Sabah olunca Kabe'nin yanında Mekkelilere Miraçı anlattı. Onlar Peygamberimizden delil istediler. Peygamberimiz Aleyhissalâtü Vesselam de onlara yolda gördüğü kafilelerinden haber verdi. Kureyşliler hemen kafileleri karşılamak için Mekke dışına çıktılar. Gelenleri aynen Peygamberimizin Aleyhissalâtü Vesselam haber verdiği gibi gördüler, ama iman nasip olmadı.

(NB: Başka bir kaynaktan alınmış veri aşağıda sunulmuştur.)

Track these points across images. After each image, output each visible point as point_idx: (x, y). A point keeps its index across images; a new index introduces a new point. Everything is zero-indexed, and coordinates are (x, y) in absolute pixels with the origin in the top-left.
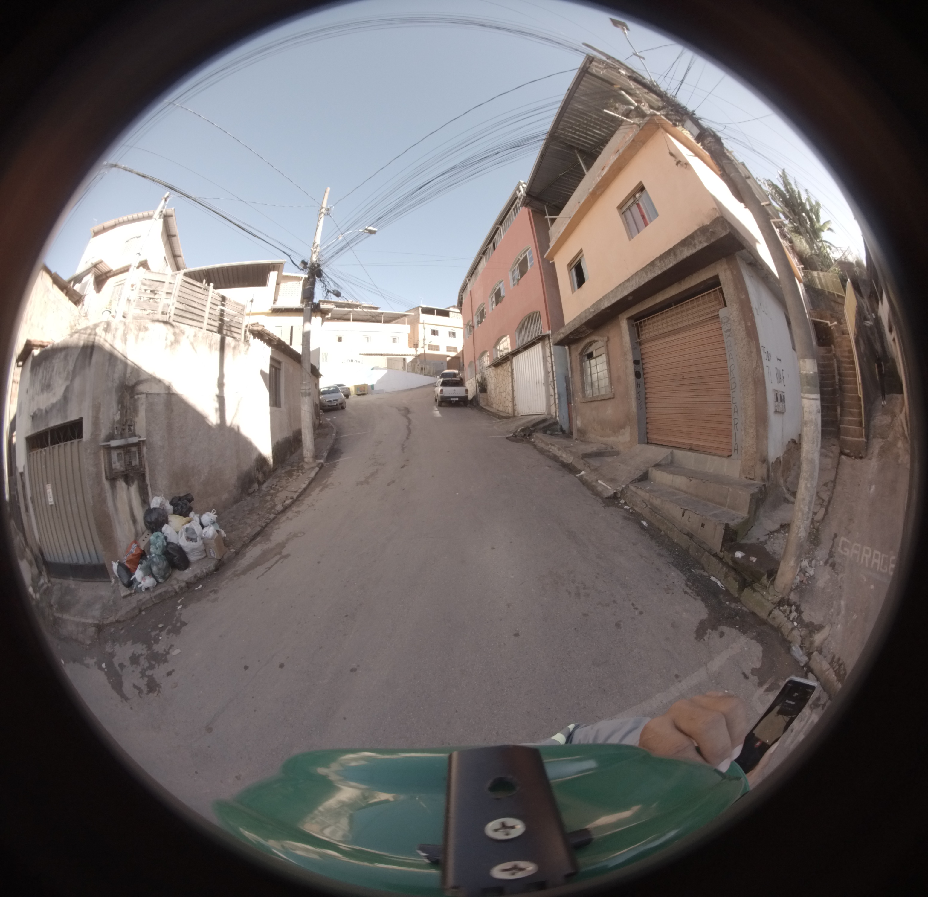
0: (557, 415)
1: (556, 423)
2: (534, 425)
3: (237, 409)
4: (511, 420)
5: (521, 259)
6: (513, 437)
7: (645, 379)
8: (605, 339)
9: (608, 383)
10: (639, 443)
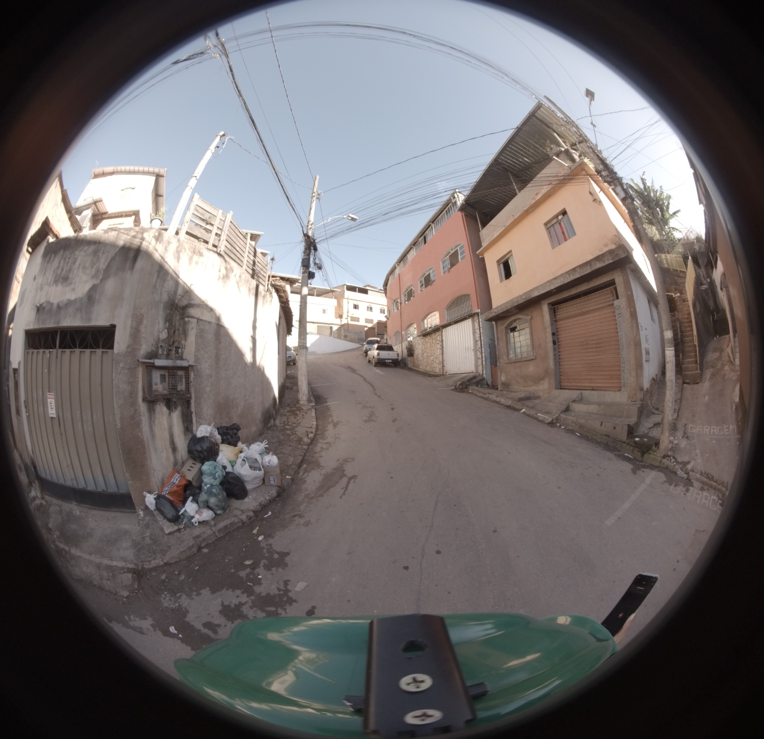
0: (484, 372)
1: (483, 379)
2: (468, 381)
4: (442, 377)
5: (452, 252)
6: (456, 389)
7: (559, 345)
8: (530, 317)
9: (530, 349)
10: (556, 389)
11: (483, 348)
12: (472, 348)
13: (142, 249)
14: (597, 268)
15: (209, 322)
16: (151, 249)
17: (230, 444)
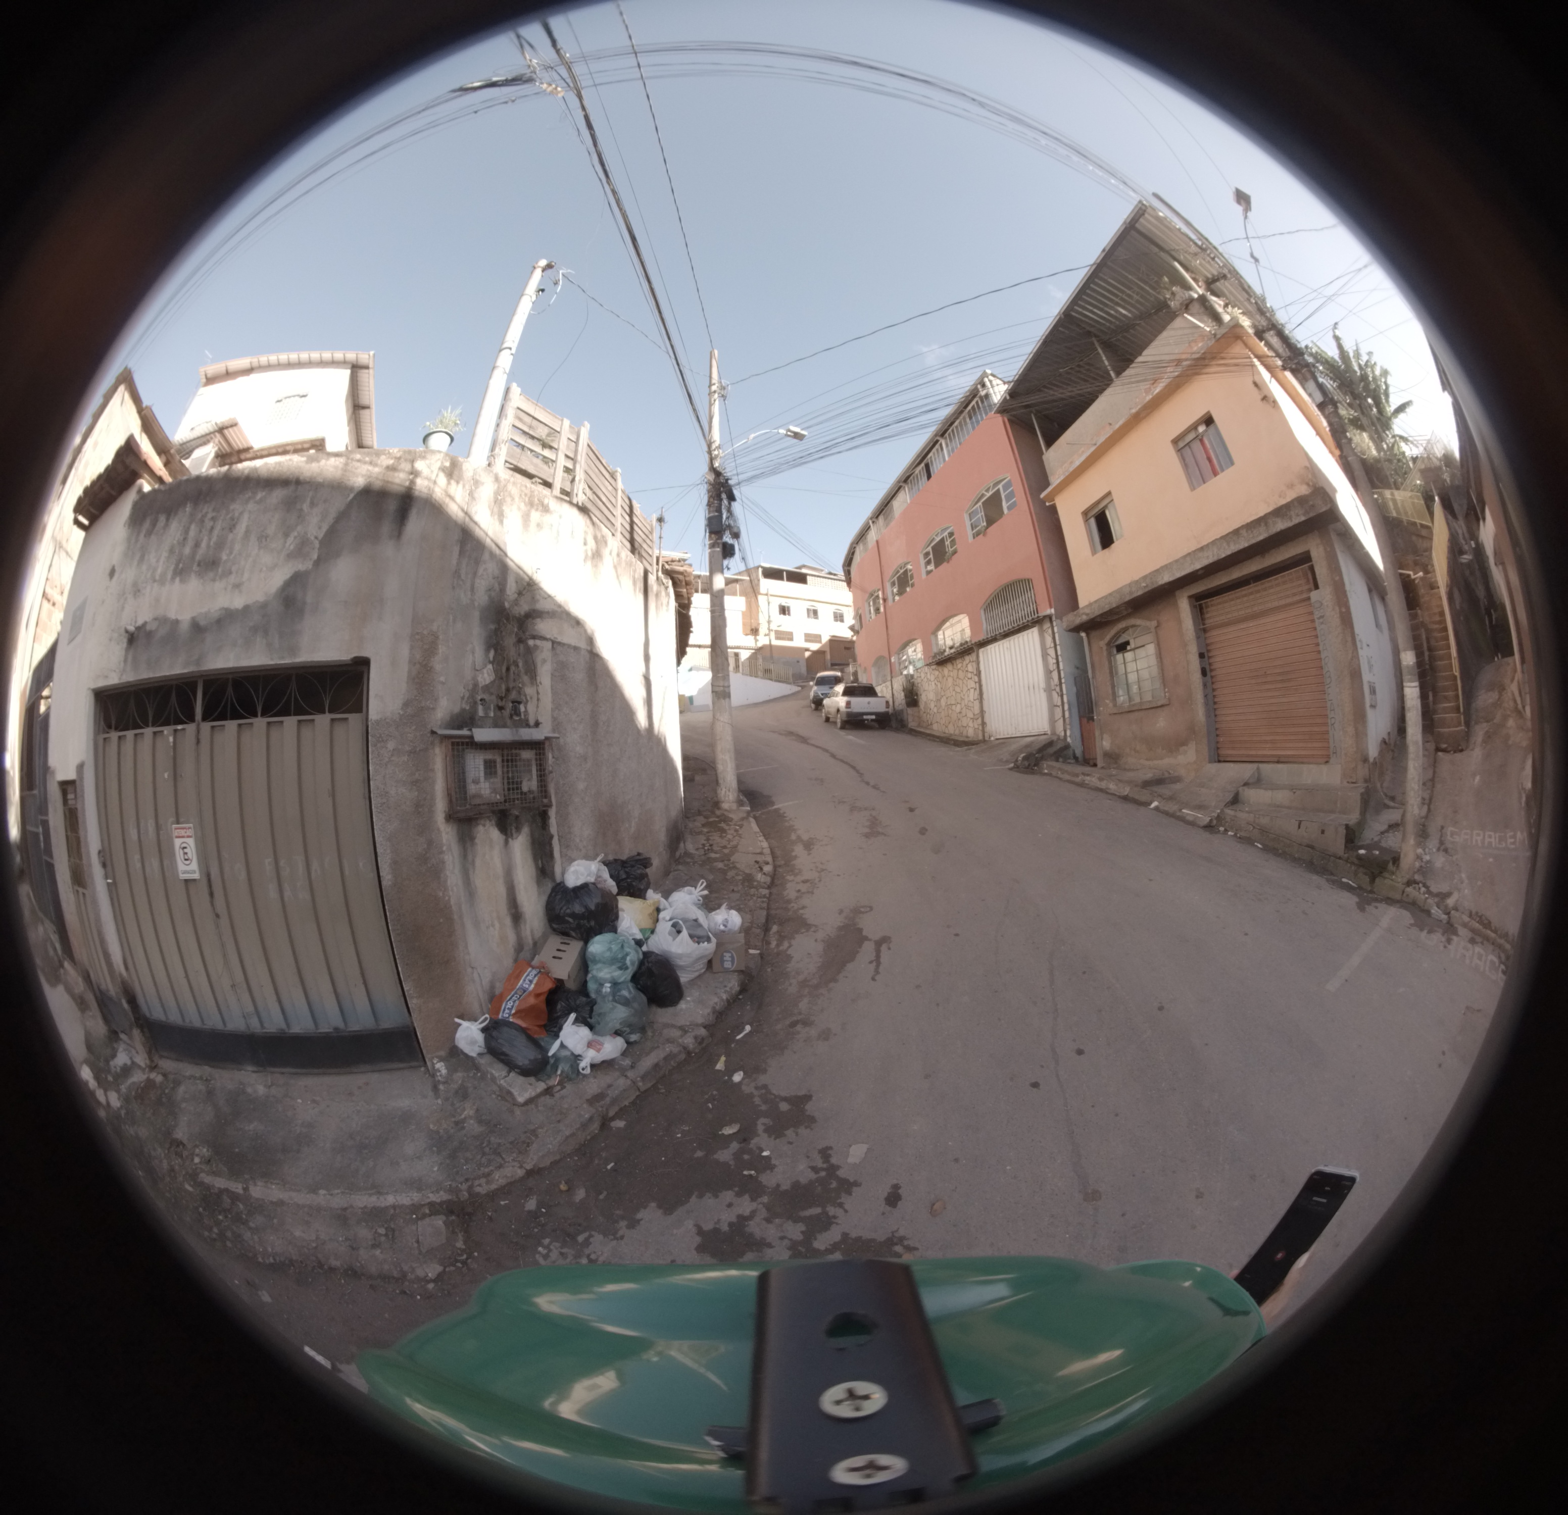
0: (1068, 733)
1: (1067, 747)
2: (1040, 750)
4: (983, 746)
5: (988, 495)
6: (1016, 768)
7: (1212, 677)
8: (1154, 623)
9: (1158, 685)
10: (1210, 762)
11: (1064, 686)
12: (1043, 685)
13: (417, 493)
14: (1278, 530)
15: (576, 649)
16: (438, 494)
17: (632, 895)
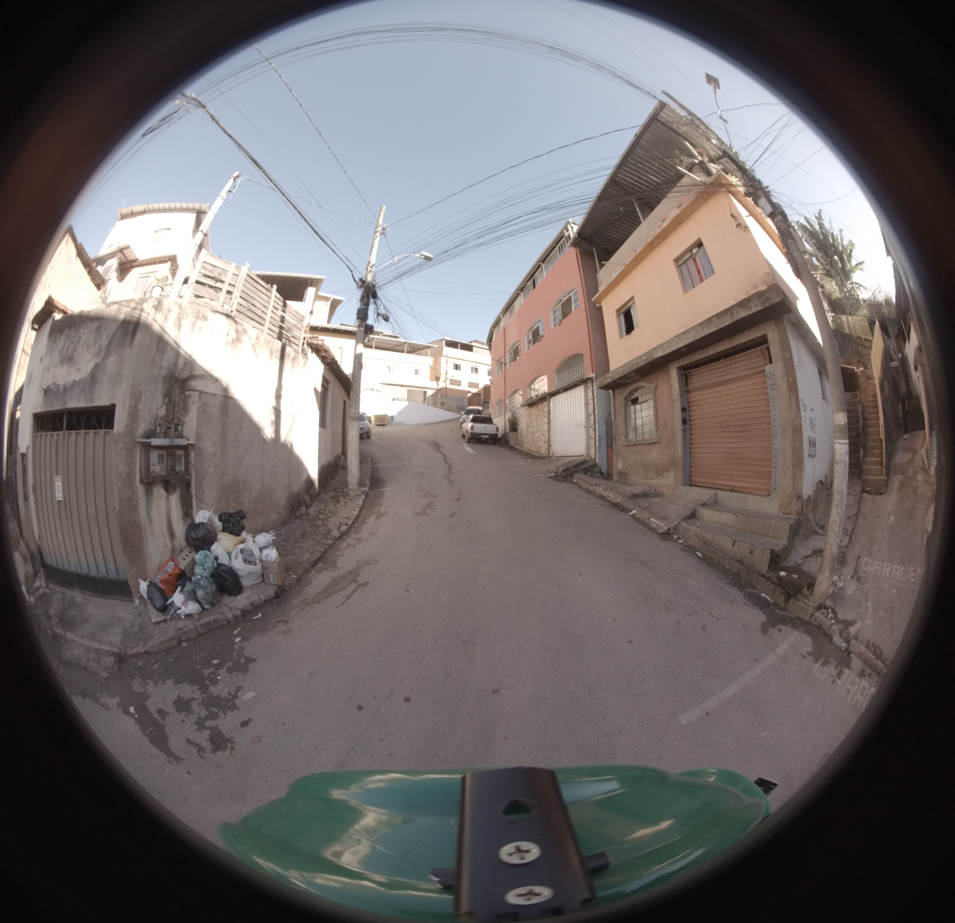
0: (597, 456)
1: (595, 465)
2: (575, 466)
3: (292, 426)
4: (547, 460)
5: (565, 299)
6: (555, 477)
7: (690, 425)
8: (654, 386)
9: (653, 428)
10: (684, 485)
11: (597, 425)
12: (584, 424)
13: (141, 321)
15: (214, 395)
17: (231, 533)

Ama yine de Peygamberimizden üst üste Miraça çıktığına dair delil istediler. Peygamberimiz Aleyhissalâtü Vesselam Kudüs'e, Mescid-i Aksâ'ya uğradığını anlatınca Kureyşliler, “Bir ayda gidilebilen Bir yere Muhammed nasıl bir gecede gidip gelebilir?” diye itiraz ettiler, ardından da Mescid-i Aksâ'yı görmüş olanlar, “Mescid-i Aksâ'yı bize anlatır mısın?” diye Peygamberimize soru yönelttiler.
Peygamberimiz Aleyhissalâtü Vesselam şöyle anlattı:
“Onların yalanlamalarından ve sorularından çok sıkıldım. Hatta o ana kadar öyle bir sıkıntı hiç çekmemiştim. Derken Cenab-ı Hak birden Beytü'l-Makdis'i bana gösterdi. Ben de ona bakarak her şeyi birer birer tarif ettim. Hatta bana, ‘Beytü'l-Makdis'in kaç kapısı var?’ diye sordular. Halbuki ben onun kapılarını saymamıştım. Beytü'l-Makdis karşımda görününce ona bakmaya ve kapılarını teker teker saymaya ve anlatmaya başladım.”
Bunun üzerine müşrikler:
“Vallahi dos doğru tarif ettin” dediler, ama yine de iman etmediler.
O esnada Hz. Ebû Bekir çıkageldi, müşrikler durumu ona haber verdiler. Hz. Ebû Bekir, “Eğer bu sözleri ondan duymuşsanız seksiz şüphesiz doğrudur” diyerek hemen tasdik etti ve bundan sonra Hz. Ebû Bekir “Sıddîk, tereddütsüz inanan” ünvanını aldı.